New York Attorney General Letitia James, who called him the most experienced candidate in the race 5.
Rep. Jerrold Nadler and Rep. Pat Ryan 6.
Public Advocate Jumaane Williams and Queens Borough President Donovan Richards 7.
Progressive City Council members, including Sandy Nurse, Crystal Hudson, and Lincoln Restler 7.
The Working Families Party, whose affiliated unions and advocacy groups pushed for his endorsement 8.
Major labor unions, including 1199SEIU, 32BJ SEIU, District Council 37, RWDSU, CWA District 1, and the Hotel and Gaming Trades Council 9.
Advocacy organizations, including Make the Road Action, New York Communities for Change, and Citizen Action of New York 6,7.
The labor support in particular has been notable: 1199SEIU's endorsement was described as a blow to his DSA-backed opponent, and Reynoso assembled significant union backing that his rivals largely could not match 9.
Rivals in the 2026 primary
The NY-7 Democratic primary pits Reynoso against two main opponents:
Claire Valdez, a Queens Assembly Member and former union organizer, is his principal rival. She is backed by the Democratic Socialists of America, Mayor Zohran Mamdani, Sen. Bernie Sanders, and the United Auto Workers 10,11. The contest between Reynoso and Valdez has been widely framed as a test of the institutional Working Families Party left against the ascendant DSA left.
Julie Won, a Queens Council Member, entered the race as a late third candidate in February 2026 and has competed strongly in fundraising despite lacking major institutional endorsements 12.
The complicated relationship with Zohran Mamdani
The most consequential and unusual relationship in Reynoso's current politics is with Mayor Zohran Mamdani. Although both are progressives, Mamdani endorsed Reynoso's opponent, Claire Valdez, a fellow democratic socialist, in the NY-7 primary 11. Mamdani's involvement went beyond a standard endorsement, including appearing with Valdez, joining a fundraising appeal, and lending her close political advisers 6.
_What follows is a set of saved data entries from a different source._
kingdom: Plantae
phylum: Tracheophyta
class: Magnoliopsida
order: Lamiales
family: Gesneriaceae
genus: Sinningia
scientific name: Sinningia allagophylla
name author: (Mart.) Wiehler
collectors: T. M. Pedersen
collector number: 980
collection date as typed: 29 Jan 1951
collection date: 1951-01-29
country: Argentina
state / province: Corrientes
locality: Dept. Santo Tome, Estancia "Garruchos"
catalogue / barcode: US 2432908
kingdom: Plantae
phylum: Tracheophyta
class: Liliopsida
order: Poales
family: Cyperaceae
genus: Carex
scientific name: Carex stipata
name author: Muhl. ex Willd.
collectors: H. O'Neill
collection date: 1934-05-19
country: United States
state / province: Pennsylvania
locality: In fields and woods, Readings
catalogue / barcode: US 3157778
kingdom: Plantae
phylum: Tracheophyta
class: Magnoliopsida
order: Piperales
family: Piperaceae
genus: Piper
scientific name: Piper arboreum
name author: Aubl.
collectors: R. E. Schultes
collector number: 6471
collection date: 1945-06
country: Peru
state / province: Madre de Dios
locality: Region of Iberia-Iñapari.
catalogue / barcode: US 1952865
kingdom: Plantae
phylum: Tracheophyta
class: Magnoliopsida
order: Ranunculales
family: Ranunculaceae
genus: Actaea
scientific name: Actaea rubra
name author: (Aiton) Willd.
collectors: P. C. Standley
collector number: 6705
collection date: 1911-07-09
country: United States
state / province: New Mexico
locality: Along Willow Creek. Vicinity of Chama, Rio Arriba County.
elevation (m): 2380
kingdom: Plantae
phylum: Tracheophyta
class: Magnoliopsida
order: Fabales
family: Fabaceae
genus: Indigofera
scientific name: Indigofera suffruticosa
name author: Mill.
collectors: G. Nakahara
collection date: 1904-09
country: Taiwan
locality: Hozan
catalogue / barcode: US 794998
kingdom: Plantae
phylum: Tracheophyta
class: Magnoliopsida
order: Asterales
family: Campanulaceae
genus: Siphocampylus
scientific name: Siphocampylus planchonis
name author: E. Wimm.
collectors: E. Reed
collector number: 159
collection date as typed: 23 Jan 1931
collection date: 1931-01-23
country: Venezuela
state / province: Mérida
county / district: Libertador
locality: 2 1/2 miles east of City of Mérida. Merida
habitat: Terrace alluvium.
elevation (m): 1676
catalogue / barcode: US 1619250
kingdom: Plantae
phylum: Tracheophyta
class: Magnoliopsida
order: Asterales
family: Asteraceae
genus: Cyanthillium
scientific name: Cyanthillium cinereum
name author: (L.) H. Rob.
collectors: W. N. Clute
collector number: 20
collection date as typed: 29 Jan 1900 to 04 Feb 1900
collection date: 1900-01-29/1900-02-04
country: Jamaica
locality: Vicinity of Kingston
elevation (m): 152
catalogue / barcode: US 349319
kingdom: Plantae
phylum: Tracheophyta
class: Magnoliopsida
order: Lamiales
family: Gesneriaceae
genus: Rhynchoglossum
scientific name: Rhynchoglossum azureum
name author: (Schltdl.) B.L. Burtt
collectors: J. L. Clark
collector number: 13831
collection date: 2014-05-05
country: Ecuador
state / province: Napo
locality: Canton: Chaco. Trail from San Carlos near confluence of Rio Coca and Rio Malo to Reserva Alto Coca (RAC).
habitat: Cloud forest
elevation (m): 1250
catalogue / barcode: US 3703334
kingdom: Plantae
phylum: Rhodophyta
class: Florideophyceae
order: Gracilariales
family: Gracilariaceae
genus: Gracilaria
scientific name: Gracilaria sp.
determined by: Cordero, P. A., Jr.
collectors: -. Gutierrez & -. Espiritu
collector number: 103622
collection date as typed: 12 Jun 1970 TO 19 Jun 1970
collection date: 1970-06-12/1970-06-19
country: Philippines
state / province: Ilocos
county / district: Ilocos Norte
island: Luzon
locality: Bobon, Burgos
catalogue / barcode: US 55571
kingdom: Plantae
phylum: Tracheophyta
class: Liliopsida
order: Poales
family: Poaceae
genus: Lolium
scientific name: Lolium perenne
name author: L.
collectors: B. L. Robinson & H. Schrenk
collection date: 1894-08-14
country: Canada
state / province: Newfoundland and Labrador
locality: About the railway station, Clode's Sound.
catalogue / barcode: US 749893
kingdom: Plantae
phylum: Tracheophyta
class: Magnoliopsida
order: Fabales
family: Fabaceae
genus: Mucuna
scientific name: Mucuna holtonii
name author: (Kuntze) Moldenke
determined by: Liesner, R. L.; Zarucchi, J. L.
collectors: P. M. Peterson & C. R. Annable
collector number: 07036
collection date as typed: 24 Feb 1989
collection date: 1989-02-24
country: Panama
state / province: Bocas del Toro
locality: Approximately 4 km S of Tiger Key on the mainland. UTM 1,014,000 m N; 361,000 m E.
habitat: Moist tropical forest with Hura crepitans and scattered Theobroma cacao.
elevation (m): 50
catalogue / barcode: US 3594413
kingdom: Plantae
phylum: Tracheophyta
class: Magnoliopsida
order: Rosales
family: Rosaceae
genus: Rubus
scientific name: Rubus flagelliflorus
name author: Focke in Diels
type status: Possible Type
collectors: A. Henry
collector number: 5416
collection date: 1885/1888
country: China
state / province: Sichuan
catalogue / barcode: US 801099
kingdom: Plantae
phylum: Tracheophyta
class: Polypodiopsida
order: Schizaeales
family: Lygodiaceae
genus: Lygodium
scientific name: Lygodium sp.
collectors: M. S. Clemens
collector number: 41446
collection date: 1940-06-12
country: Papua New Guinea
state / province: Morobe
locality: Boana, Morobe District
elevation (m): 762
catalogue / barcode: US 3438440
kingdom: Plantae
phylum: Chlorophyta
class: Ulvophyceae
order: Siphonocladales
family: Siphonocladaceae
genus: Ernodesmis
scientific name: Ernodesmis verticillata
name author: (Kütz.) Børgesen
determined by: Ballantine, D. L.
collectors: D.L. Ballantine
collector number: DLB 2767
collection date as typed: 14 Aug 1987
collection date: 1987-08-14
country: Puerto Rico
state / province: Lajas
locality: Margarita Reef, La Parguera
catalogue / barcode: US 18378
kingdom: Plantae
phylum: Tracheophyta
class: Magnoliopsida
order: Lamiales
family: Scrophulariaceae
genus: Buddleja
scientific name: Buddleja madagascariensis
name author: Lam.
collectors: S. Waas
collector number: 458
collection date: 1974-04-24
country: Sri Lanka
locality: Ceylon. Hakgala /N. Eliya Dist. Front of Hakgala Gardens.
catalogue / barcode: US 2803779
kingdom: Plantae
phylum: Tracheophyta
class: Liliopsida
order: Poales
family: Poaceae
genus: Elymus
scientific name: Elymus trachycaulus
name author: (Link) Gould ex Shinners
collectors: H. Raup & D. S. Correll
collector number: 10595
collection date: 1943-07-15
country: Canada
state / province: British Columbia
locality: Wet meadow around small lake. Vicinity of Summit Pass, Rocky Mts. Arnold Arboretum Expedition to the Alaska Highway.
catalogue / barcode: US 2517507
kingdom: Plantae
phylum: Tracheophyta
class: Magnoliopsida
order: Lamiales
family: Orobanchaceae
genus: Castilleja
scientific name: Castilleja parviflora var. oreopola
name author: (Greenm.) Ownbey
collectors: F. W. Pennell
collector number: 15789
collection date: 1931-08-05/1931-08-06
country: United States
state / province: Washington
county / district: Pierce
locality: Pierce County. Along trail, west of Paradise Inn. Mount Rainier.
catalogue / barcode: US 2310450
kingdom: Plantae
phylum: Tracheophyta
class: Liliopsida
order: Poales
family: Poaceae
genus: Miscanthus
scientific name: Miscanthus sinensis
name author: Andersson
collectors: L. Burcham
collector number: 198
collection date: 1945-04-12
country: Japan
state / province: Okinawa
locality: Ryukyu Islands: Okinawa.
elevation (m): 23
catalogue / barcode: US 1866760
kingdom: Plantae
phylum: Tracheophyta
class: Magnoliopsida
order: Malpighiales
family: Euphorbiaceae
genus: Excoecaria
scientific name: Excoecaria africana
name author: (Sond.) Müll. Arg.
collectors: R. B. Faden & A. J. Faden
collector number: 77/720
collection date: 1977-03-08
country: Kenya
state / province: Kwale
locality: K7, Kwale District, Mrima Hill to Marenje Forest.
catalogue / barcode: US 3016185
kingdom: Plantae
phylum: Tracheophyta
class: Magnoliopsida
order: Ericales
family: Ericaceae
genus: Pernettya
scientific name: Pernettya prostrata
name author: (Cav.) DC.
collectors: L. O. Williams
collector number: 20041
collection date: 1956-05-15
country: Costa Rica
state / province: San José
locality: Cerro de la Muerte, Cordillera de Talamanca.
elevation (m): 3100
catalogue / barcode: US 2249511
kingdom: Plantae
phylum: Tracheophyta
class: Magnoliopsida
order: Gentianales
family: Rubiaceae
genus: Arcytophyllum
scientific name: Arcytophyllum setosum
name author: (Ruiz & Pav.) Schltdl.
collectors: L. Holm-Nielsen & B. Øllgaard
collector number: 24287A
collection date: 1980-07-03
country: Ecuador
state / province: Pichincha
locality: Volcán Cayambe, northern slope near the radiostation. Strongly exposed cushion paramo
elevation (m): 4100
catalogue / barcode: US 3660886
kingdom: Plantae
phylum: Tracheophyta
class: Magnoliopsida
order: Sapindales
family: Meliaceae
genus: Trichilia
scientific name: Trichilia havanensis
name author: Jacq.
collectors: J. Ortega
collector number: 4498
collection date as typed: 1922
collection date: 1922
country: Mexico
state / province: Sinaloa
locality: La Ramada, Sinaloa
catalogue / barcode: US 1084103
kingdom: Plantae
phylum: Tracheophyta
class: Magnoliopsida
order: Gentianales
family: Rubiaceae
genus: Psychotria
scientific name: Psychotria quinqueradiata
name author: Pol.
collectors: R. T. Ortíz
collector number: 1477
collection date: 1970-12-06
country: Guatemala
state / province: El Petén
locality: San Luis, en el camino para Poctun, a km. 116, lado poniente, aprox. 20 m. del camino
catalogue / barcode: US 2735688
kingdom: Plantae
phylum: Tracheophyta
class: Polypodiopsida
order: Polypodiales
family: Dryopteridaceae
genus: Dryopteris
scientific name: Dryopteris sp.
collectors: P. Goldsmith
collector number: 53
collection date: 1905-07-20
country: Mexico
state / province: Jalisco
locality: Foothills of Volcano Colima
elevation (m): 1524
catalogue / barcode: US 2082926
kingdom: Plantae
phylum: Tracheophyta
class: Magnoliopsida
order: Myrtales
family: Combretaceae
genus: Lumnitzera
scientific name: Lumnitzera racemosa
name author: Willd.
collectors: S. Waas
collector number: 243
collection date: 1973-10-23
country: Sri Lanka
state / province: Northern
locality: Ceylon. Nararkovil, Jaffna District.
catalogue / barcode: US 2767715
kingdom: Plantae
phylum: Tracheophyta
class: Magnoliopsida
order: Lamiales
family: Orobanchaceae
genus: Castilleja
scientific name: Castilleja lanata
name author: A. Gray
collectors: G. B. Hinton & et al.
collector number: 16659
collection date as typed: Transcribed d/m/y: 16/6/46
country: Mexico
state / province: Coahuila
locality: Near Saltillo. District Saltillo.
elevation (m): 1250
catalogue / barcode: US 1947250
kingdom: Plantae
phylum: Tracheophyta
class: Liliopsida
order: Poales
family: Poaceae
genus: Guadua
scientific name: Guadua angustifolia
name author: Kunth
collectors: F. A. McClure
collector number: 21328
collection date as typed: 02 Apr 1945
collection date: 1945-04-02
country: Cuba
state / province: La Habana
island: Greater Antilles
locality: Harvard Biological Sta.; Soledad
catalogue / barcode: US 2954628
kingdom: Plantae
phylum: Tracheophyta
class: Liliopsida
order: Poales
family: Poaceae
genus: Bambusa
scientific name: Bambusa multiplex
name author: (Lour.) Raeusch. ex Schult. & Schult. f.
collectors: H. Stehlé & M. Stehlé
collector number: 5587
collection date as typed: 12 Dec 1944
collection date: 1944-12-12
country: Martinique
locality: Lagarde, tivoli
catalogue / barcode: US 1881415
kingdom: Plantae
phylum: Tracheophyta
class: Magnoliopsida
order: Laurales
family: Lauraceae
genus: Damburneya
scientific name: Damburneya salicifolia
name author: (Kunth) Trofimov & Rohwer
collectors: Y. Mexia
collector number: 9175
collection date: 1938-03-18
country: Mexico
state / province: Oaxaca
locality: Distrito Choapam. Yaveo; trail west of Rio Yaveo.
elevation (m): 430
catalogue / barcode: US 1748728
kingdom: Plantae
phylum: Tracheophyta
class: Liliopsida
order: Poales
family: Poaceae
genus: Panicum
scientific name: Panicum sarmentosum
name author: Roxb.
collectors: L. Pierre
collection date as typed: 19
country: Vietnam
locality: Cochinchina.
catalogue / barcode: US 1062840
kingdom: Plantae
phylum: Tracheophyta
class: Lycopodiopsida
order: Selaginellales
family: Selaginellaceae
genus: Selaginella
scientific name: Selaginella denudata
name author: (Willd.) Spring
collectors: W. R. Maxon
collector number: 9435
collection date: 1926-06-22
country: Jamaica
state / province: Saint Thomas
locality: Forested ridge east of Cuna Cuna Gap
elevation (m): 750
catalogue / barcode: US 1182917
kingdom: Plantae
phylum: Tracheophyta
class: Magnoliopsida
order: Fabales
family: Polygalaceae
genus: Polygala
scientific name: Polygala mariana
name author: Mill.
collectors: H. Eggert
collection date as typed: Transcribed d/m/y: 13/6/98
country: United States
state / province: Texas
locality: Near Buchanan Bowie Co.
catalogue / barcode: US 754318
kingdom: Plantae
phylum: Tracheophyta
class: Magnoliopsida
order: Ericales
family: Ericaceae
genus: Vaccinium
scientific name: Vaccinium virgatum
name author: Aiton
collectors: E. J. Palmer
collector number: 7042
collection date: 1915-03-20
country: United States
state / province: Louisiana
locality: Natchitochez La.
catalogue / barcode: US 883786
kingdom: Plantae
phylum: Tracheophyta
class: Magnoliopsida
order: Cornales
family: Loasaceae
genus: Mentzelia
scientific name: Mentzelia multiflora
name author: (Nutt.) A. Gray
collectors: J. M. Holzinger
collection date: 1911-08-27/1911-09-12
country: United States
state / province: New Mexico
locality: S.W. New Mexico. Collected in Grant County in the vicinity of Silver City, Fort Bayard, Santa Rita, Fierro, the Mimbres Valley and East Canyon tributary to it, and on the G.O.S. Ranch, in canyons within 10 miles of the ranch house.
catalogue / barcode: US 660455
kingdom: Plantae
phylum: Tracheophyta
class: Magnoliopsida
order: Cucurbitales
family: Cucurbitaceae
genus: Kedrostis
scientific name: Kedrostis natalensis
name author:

The split reflects a broader divide on New York's left between the institutional progressive wing and the DSA wing, and it placed Reynoso in the position of being a progressive who lacked the endorsement of the city's most prominent progressive mayor. Reynoso has handled the dynamic by disputing the proxy-war framing and emphasizing his governing experience, while avoiding direct attacks on the popular mayor 13.
The Velazquez-Mamdani tension
Reynoso's mentor, Velazquez, has been more openly critical of Mamdani's primary interventions. She publicly warned that his decision to endorse in the NY-7 race risked fracturing the coalition he needs to govern, and she placed herself at odds with Mamdani in several races, backing candidates the mayor opposed 3,14. This positioned Reynoso, through his mentor, on one side of an emerging rivalry within New York progressivism, even as he personally sought to stay above the fray.
Family
Reynoso's family is not a political dynasty. His parents were Dominican immigrants who worked outside politics, and he was raised with two sisters in a poor household in Williamsburg 15. He lives with his wife, Iliana Gomez, and their two sons. His family story functions as a political narrative rather than a political network: his origins, not family connections, are the foundation he cites for his career.
The shape of his network
Reynoso's relationships map onto the institutional-progressive wing of New York Democratic politics: a reform-Brooklyn lineage through Reyna and the New Kings Democrats, a patron relationship with Velazquez, deep labor backing, and broad establishment-progressive endorsements. The defining feature of his 2026 network is what it lacks: the support of the DSA and Mamdani, who lined up behind his opponent. The result is a coalition that is broad, labor-heavy, and experience-focused, set against a rival coalition that is movement-driven and mayor-backed, a contrast that has come to define the most-watched congressional primary in the city.